(1) \( \sin Q=0,866 \) (2) \( \sin Q=1 \) (3) \( \cos Q=0,866 \) (4) \( \cos a=1 \) (5) \( \tan \theta=1 \) (6) \( \tan Q=1,703 \)

Below are one acceptable set of answers. In each case the answer is given in “general‐form” (that is, including all angles that satisfy the equation). (Note: Here we use radians; you may convert to degrees if preferred.) 1) sin Q = 0.866 Recognize that 0.866 (more exactly, 0.8660254…) is √3/2. Since   sin(π/3) = √3/2  and sin(2π/3) = √3/2, the general solution is   Q = π/3 + 2πk  or  Q = 2π/3 + 2πk   for any integer k. 2) sin Q = 1 We know that sin(π/2) = 1 and that the only solution (in one period) is at π/2. Thus,   Q = π/2 + 2πk  for any integer k. 3) cos Q = 0.866 Since cos(π/6) = √3/2 = 0.866 and also cos(11π/6) = √3/2, we have   Q = π/6 + 2πk  or  Q = 11π/6 + 2πk   for any integer k. 4) cos a = 1 Cosine equals 1 when the angle is 0 (modulo 2π).
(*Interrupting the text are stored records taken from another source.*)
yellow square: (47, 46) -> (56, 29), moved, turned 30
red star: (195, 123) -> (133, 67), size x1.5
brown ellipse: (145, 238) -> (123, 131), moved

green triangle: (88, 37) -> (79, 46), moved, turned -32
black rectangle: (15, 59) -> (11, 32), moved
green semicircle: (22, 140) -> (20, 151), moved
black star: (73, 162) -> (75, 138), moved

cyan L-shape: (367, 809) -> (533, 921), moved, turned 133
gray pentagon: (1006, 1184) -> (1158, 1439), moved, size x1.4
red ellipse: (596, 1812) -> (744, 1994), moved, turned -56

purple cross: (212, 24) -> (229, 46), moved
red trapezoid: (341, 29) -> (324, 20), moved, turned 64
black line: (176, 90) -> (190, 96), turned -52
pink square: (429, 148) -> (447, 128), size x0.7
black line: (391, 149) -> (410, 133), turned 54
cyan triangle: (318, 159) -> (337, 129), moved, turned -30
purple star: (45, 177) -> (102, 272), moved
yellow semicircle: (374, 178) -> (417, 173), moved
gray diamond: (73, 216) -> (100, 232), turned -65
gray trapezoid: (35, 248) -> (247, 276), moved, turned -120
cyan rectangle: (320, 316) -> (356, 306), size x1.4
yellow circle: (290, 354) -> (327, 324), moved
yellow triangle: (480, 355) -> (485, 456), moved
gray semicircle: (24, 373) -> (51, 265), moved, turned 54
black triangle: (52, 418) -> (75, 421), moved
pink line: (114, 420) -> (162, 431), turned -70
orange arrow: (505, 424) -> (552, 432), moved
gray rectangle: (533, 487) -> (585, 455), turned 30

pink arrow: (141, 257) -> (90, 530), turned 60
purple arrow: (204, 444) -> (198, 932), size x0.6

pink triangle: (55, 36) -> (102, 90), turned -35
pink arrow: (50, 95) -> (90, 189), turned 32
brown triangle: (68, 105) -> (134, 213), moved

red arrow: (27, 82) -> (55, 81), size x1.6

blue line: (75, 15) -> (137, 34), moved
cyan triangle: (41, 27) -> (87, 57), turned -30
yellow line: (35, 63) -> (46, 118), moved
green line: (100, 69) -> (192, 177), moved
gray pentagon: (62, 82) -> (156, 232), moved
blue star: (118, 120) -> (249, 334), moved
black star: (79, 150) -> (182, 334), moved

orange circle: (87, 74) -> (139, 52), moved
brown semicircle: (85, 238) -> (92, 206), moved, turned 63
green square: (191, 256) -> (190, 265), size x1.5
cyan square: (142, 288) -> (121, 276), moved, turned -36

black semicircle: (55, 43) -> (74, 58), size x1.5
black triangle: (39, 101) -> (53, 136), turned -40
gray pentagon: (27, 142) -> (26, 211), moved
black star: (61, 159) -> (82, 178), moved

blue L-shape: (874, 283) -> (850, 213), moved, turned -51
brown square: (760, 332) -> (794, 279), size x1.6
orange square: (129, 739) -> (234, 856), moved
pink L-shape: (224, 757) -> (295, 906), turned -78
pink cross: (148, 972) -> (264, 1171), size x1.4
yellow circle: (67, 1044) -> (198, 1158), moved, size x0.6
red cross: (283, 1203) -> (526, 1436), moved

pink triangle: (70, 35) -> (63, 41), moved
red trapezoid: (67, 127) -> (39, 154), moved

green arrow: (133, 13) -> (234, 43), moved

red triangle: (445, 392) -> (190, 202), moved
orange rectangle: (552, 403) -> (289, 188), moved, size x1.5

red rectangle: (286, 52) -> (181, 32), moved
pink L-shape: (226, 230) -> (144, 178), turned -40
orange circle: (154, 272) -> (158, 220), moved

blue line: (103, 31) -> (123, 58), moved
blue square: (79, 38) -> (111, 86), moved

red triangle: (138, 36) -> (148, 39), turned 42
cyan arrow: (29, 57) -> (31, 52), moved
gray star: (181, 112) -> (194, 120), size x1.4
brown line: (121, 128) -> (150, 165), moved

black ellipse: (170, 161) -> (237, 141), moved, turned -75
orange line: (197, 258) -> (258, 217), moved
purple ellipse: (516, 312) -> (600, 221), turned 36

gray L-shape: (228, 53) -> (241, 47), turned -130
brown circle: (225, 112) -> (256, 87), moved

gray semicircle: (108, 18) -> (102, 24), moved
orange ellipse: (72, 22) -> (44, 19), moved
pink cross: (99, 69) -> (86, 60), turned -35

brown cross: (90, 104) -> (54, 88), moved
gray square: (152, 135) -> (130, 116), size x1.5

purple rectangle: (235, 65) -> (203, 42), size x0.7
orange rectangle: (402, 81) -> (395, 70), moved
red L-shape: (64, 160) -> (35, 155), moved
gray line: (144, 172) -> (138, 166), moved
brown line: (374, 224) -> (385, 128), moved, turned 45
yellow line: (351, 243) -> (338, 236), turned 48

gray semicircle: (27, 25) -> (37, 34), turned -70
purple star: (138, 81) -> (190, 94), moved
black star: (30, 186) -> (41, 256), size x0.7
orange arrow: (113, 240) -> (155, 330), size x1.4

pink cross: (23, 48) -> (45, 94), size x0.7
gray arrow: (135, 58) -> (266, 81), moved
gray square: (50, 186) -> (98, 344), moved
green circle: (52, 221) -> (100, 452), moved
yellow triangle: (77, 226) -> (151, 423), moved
Thus,   a = 0 + 2πk,  or simply a = 2πk  for any integer k. 5) tan θ = 1 Since tan(π/4) = 1, and tangent has period π, we get   θ = π/4 + πk  for any integer k. 6) tan Q = 1.703 This is not an “exact” trigonometric value so we write the solution in terms of the arctan function. That is, one solution is   Q₀ = arctan(1.703). Then the general solution is   Q = arctan(1.703) + πk  for any integer k. If a numerical answer is needed, note that arctan(1.703) is approximately 1.04 radians (≈59.7°), so the solutions are approximately   Q ≈ 1.04 + πk radians. Any answer equivalent to the above is correct.